▶

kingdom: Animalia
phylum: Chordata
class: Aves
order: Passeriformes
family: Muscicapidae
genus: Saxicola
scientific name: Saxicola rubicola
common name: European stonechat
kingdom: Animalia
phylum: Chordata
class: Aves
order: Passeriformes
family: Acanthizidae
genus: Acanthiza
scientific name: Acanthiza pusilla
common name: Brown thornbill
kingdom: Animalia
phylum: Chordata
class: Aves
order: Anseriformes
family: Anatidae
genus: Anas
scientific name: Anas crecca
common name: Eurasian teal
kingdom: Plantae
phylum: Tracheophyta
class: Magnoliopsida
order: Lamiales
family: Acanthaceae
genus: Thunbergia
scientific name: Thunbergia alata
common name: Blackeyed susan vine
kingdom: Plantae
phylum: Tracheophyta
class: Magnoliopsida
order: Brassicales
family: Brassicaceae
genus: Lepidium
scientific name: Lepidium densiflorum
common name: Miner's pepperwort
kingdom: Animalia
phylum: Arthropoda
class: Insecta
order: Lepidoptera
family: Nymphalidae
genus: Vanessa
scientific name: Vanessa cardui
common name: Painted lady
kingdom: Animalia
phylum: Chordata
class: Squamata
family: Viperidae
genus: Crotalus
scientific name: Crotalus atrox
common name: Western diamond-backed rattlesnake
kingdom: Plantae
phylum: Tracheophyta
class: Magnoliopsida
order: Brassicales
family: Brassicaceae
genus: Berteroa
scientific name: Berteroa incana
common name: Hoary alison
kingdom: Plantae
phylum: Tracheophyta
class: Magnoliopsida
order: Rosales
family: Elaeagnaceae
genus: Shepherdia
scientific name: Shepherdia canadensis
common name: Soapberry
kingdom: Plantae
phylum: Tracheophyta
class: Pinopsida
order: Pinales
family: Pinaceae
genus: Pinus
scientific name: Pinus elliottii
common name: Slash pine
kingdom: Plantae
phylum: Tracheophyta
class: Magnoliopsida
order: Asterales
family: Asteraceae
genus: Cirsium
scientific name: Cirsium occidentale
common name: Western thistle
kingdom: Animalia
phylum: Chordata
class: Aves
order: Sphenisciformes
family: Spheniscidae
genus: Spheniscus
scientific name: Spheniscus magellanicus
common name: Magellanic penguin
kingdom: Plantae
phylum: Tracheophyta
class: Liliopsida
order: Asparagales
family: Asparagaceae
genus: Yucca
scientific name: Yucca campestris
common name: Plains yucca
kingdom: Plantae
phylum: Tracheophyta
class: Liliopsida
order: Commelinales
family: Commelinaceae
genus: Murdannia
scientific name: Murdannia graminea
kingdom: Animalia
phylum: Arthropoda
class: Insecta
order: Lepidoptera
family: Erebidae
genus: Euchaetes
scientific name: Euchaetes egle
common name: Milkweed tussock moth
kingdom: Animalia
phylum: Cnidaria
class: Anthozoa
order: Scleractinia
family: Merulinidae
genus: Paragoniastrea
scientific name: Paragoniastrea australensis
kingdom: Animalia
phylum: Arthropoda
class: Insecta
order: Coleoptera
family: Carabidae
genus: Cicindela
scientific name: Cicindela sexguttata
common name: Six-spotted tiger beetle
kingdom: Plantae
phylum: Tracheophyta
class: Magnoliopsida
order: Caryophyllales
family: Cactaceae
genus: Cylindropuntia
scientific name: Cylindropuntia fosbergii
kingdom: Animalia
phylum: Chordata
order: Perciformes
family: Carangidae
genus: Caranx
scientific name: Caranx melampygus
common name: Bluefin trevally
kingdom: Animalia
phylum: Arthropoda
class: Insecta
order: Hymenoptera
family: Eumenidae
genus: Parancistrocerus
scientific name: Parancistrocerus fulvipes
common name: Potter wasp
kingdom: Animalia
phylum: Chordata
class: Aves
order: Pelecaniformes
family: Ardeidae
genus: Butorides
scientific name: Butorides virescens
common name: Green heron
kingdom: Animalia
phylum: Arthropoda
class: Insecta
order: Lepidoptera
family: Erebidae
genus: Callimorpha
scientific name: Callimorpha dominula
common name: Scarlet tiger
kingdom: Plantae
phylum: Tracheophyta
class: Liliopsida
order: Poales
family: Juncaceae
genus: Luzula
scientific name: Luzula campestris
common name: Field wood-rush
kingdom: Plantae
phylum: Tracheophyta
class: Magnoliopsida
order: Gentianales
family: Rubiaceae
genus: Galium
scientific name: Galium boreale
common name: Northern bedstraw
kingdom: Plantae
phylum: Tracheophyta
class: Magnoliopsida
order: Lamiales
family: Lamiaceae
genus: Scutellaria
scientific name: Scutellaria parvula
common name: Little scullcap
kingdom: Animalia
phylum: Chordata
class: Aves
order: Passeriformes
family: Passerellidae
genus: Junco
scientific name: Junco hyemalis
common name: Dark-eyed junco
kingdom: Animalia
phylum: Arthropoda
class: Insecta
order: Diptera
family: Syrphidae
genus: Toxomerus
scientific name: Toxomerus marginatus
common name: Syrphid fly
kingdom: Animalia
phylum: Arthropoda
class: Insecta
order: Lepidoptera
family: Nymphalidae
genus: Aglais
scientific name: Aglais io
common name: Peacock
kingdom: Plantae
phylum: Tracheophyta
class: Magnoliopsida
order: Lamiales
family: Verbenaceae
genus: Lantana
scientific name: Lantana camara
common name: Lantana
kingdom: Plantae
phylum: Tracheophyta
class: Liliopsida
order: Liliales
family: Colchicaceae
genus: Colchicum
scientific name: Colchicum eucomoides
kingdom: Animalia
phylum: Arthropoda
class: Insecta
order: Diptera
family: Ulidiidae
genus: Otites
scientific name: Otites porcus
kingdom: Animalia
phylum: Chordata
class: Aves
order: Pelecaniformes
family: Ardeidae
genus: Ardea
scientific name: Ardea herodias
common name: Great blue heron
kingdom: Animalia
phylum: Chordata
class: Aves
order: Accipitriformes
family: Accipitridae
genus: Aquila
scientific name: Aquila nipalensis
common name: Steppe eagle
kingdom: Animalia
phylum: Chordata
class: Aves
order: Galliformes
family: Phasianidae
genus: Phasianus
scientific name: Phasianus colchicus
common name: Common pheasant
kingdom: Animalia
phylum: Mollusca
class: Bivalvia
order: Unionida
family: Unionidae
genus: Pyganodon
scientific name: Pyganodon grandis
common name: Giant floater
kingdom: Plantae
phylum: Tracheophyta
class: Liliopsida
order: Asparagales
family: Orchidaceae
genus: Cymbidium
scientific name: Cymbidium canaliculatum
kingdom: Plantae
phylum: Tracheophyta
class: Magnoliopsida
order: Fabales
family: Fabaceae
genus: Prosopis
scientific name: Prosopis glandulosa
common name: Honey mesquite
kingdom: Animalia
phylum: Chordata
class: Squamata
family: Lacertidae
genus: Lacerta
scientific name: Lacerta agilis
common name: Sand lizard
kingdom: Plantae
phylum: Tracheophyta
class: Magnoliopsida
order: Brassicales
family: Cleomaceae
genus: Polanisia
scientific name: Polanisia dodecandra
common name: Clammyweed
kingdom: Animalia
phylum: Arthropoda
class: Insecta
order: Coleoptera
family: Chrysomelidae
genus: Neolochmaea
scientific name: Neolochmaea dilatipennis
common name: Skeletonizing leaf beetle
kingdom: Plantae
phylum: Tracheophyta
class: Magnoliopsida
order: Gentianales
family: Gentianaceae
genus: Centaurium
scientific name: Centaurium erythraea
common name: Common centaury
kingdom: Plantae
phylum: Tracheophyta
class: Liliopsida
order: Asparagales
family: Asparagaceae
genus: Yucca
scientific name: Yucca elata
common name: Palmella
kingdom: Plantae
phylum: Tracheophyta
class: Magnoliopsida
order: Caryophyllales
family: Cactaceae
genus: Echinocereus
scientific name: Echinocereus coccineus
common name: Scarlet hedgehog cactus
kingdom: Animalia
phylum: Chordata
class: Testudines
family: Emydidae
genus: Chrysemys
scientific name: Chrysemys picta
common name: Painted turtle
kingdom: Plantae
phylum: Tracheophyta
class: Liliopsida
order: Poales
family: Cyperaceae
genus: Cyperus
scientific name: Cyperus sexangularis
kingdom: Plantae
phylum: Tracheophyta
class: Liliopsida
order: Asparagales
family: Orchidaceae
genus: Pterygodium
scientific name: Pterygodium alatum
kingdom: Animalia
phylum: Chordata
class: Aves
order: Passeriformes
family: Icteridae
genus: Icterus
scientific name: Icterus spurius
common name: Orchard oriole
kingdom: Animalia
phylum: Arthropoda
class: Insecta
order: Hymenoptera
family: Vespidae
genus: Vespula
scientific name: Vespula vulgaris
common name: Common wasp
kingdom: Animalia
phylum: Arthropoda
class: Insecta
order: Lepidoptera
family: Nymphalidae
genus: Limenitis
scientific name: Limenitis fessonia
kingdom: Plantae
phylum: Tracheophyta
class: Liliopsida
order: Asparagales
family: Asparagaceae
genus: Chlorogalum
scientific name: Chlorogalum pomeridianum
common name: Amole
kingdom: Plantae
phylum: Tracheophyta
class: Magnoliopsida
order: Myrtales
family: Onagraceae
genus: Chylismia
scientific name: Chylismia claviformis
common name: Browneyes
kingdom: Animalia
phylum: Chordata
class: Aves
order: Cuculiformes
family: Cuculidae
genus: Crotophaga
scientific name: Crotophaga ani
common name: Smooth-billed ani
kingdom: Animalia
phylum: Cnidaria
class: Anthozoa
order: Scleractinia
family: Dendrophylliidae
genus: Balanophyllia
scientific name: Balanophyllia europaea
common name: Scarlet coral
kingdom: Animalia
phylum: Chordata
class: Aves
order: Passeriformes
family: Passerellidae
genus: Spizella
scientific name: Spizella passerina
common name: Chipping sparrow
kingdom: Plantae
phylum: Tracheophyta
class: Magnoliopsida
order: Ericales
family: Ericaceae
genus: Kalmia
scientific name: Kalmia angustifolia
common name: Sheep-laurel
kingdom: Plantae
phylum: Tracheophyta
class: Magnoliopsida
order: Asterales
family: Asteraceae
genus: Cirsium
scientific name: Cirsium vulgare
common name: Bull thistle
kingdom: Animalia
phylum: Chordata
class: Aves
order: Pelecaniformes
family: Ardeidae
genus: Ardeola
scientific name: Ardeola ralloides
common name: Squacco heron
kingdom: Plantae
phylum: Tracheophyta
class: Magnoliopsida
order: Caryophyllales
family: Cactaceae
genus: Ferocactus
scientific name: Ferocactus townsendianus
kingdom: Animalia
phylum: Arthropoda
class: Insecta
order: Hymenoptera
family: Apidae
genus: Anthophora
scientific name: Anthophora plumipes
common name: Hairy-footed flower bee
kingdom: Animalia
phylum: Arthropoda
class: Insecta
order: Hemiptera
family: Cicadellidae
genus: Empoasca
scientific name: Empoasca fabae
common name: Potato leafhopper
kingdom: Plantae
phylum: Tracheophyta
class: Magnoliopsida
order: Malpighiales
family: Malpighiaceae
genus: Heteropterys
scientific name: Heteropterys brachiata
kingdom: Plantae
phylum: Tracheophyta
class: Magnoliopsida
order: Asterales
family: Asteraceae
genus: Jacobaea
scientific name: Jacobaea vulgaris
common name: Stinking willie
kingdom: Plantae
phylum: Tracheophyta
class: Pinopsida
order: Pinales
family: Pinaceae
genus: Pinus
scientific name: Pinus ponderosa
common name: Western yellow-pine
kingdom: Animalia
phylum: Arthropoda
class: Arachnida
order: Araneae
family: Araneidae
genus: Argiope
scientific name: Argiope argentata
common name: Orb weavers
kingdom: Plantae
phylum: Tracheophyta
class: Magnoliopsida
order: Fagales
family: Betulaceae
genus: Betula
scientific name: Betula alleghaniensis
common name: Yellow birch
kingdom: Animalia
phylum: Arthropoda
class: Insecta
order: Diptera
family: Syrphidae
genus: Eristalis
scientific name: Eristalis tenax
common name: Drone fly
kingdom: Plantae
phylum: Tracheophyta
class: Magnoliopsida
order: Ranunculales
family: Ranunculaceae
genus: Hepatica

◀

- [Short problem] Express the lines above as a numbered list, taking everything from the line that contains "family: Eumenidae" down to the line that contains "genus: Scutellaria", both included, and leaving out any blank lines.

- [Exercise output]
1. family: Eumenidae
2. genus: Parancistrocerus
3. scientific name: Parancistrocerus fulvipes
4. common name: Potter wasp
5. kingdom: Animalia
6. phylum: Chordata
7. class: Aves
8. order: Pelecaniformes
9. family: Ardeidae
10. genus: Butorides
11. scientific name: Butorides virescens
12. common name: Green heron
13. kingdom: Animalia
14. phylum: Arthropoda
15. class: Insecta
16. order: Lepidoptera
17. family: Erebidae
18. genus: Callimorpha
19. scientific name: Callimorpha dominula
20. common name: Scarlet tiger
21. kingdom: Plantae
22. phylum: Tracheophyta
23. class: Liliopsida
24. order: Poales
25. family: Juncaceae
26. genus: Luzula
27. scientific name: Luzula campestris
28. common name: Field wood-rush
29. kingdom: Plantae
30. phylum: Tracheophyta
31. class: Magnoliopsida
32. order: Gentianales
33. family: Rubiaceae
34. genus: Galium
35. scientific name: Galium boreale
36. common name: Northern bedstraw
37. kingdom: Plantae
38. phylum: Tracheophyta
39. class: Magnoliopsida
40. order: Lamiales
41. family: Lamiaceae
42. genus: Scutellaria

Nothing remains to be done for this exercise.